PGPR has been enhancing crop productivity and crop quality in stressed soil through different plant growth-promoting mechanisms. With the recent interesting progress, bioremediation of cadmium stress in plants through PGPR has emerged as a promising technique. However, the use of PGPR on a commercial scale will require much deliberation regarding the preservation of the quality and efficacy of the PGPR product and delivery mechanisms. Future studies will also look into the bacterial genes responsible for PGP traits. It might help in developing and designing bacteria with many PGP traits. The use of genetically engineered PGPR will be more effective in reducing Cd toxicity and plant growth promotion with their multifunctional PGP traits (Glick 2012).
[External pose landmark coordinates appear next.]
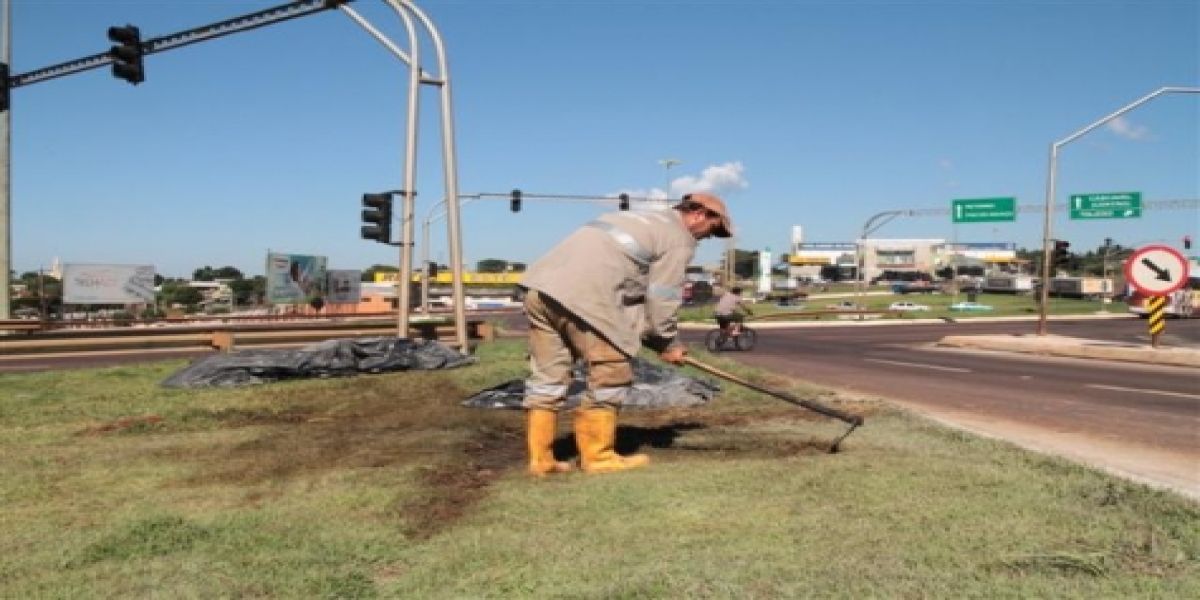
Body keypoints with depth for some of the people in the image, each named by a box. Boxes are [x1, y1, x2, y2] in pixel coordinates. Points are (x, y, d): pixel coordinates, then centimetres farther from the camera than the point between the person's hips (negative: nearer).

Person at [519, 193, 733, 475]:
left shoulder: (643, 221, 34)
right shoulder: (679, 238, 5)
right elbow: (662, 299, 2)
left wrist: (653, 338, 29)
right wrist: (667, 343, 16)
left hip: (542, 285, 9)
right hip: (584, 296, -9)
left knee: (547, 376, 12)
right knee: (612, 377, 4)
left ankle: (540, 458, 17)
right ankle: (598, 457, 12)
Rapid improvement and application of modern tools and nanotechnology open the door for the production of PGPR-mediated bionanohybrids, nano-fertilizers and biosensors. These bionanohybrids will play a vital role in Cd immobilization and maintaining macro and micronutrient balance in the rhizospheric soil. Future improvement and advancement of PGPR-based new technology in Cd detoxification in soil and plants will guide and bring in agricultural prosperity in the coming decades.

In recent decades, rapid accretion in anthropogenic activities led to cadmium contamination in the environment. The increase of cadmium pollution in the agricultural soil has led many scientists to focus on developing rapid, low-cost and efficient Cd detoxification technologies for plants. Further research on how plant growth-promoting rhizobacteria interact with Cd ions and plants in response to cadmium stress would allow us to comprehend the knowledge of the phytoavailability of cadmium in rhizospheric soil effectively. The knowledge about these processes provides insight into the strategies employed by bacteria for Cd detoxification in plants. It would also aid in the prediction of the plant response in a stressed environment. This chapter summarizes the current understanding of natural and anthropogenic sources of cadmium contamination, the intricate interaction between rhizospheric growth-promoting bacteria, soil and plant under Cd stress. Here, PGPR acts as a mediator that regulates bioavailable Cd level and their detoxification in plant cells in a sustainable manner. The knowledge about these processes offers valuable insights into the strategies for developing PGPR-based bioremediation technologies to mitigate the growing risk of Cd toxicity for worldwide agricultural yield and productivity.